Although financially and operationally stable, Duncanville has benefited from consistent department leadership; it lacked an outside perspective that change often presents. This complacent behavior created a system with little oversight and external scrutiny.
With a team of highly qualified experts, have been working tireless hours to build on the City’s rich history while ensuring that it is solid and capable of competing in the future. Unfortunately, I have faced consistent internal and external racial tension. In a City lacking diversity in its employee ranks, it’s also a community for years that a group of close-net non-minority friends has run.
After the sudden departure/resignation of the previous 13-year Finance Director, the new interim Director immediately identified some inconsistencies in the information that I reported to Council. The consulting firm briefed Council on the findings and was working to determine the source of the data inconsistencies. Ultimately, the consultant said the city staff maintained two sets of books with conflicting information between both books. As the team began to dig deeper, they began to question other procurement and funding practices used by the City. This review process resulted in rigorous procurement reform to work toward compliance with Texas Procurement Laws.
This comprehensive review and implementation of established policy and practice did not fare well with the employees and many vendors accustomed to open procurement and payment without documentation or contract. Finally, in looking at the funding of the City’s Hotel Occupancy Tax (HOT) Fund, the Economic Development Director was questioned by Finance staff regarding the validity of funding the local community theater and chamber of commerce with the funds and several special events. Ultimately, the State Attorney told the City that the funding was not legal and that if change occurred, they would not be required to pay back the funds.

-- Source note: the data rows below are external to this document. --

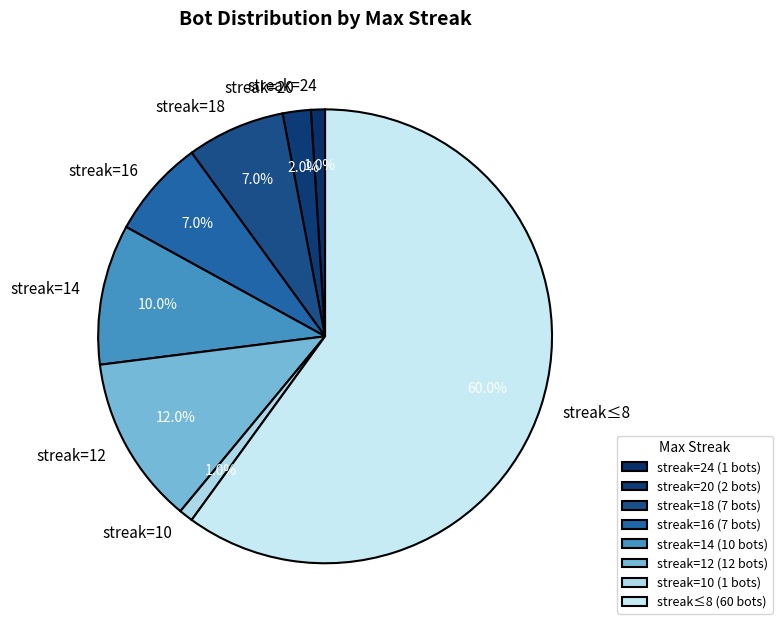

Which has a higher value, streak=16 or streak≤8?

streak≤8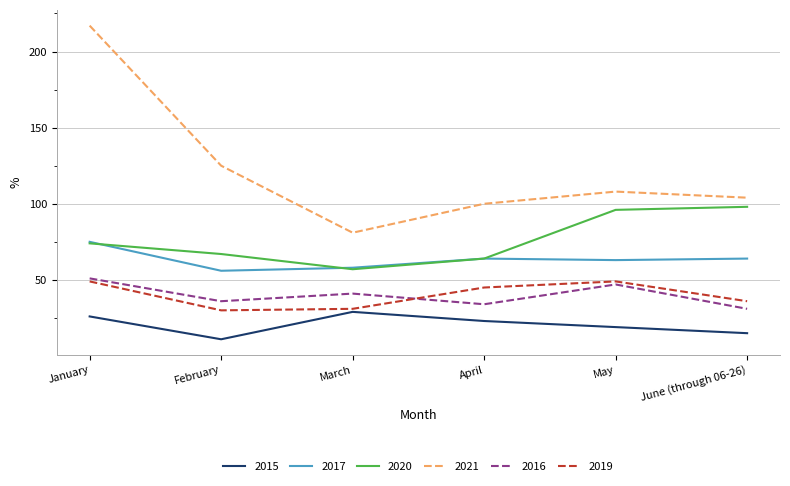

What is the difference between the second highest and minimum values in the 2017 series?

8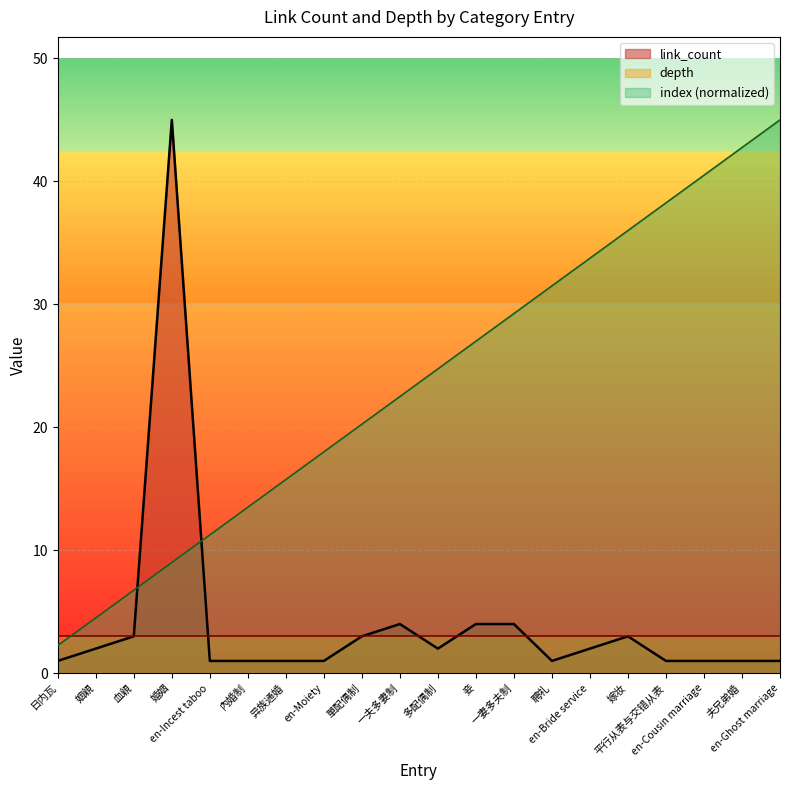

List the labels in order of link_count value, smallest first.

日内瓦, en-Incest taboo, 內婚制, 异族通婚, en-Moiety, 聘礼, 平行从表与交错从表, en-Cousin marriage, 夫兄弟婚, en-Ghost marriage, 姻親, 多配偶制, en-Bride service, 血親, 單配偶制, 嫁妆, 一夫多妻制, 妾, 一妻多夫制, 婚姻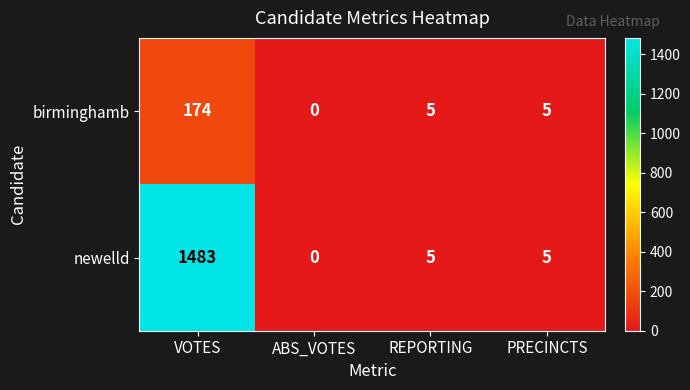

What is the average value of the newelld series?

373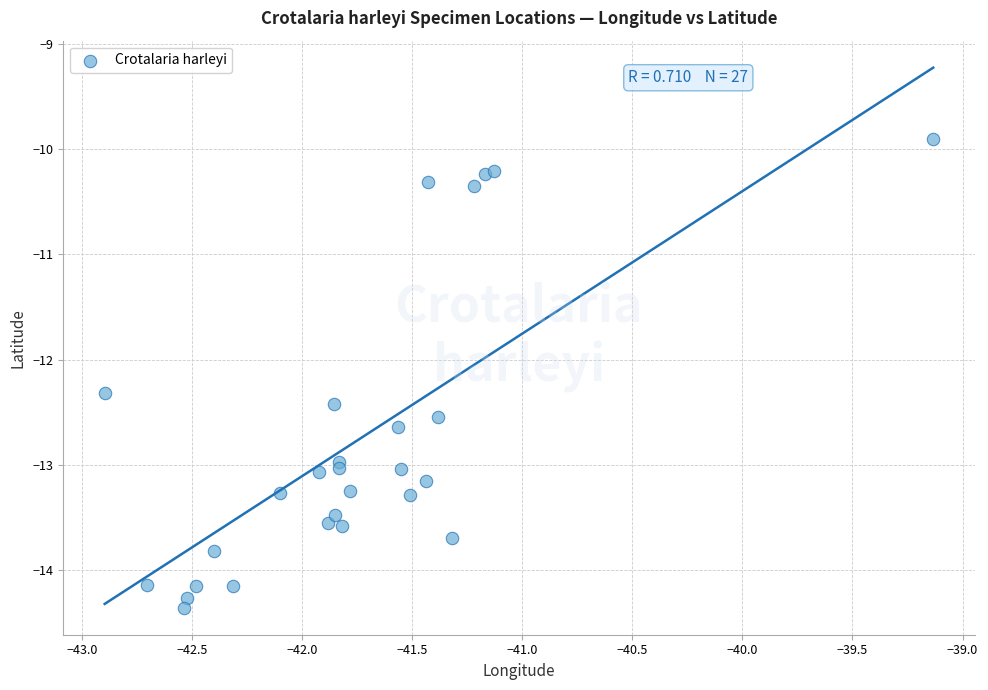

What Y value in the scatter plot is closest to -12?

-12.3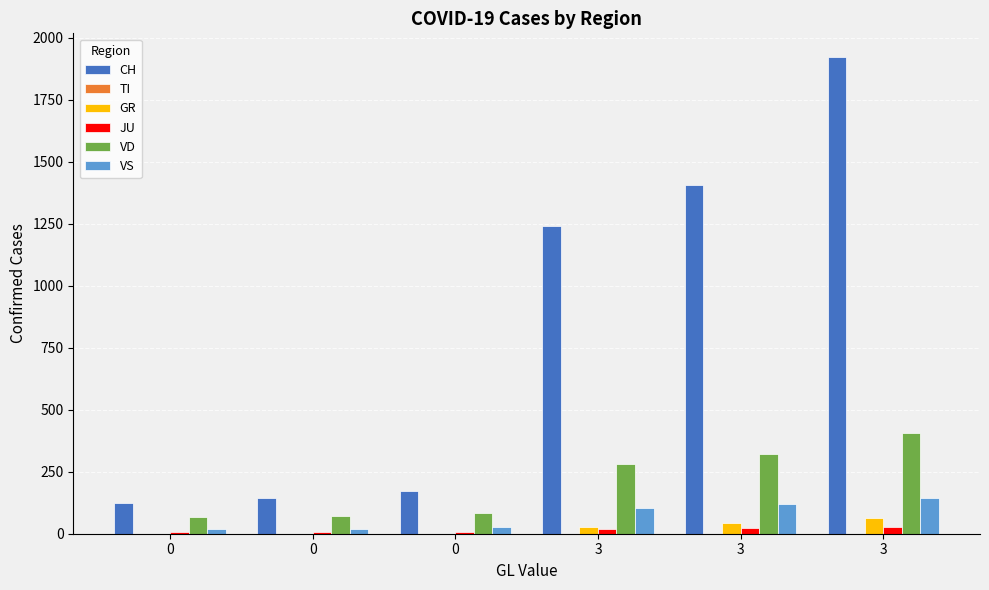

How many groups of bars are there?

6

Regarding the issues identified by staff with the financial reporting, many questioned how the annual city audit could produce the GFOA awards if there were problems with the financial systems. As the new staff continued to investigate the issue working with the auditor, they determined that the previous audit was based on information from the excel sheets instead the City’s Munis System. The auditor had not reviewed the system but depended on staff to provide data inconsistent with the financial system’s data. The Munis consultant also determined that the last team had not used or fully implemented the financial management system, thus requiring two sets of books to manage the tracking.
The consultant information provided about the City’s financial tracking and audits is new to all, including me. However, this further indicates that many long-term City Council members with financial experience and staff failed to see or act on the questionable practice in the past. Unfortunately, now that the consultant and new team that I have put in place have brought this to the forefront, I feel an effort by some member of the Council is seeking to silence my team and me. The action by a small few are creating a problem for our ability to ensure our community resources’ financial stability and accountability.
City Council agreed at the last City meeting to conduct the City Manager’s annual review on April 4, 2023. However, City Council member Patrick Harvey, who has only attended 2 of the last 8 City meetings this year, demanded the City Secretary poll the City Council for a Special Meeting to discuss her performance once she left town and knew she was not in town until after the meeting. Moving up the meeting would allow them to silence me and prevent the truth from coming out as an attempt to terminate her employment.
*Editor’s Note: This statement was published as received and not edited in any way by FDN.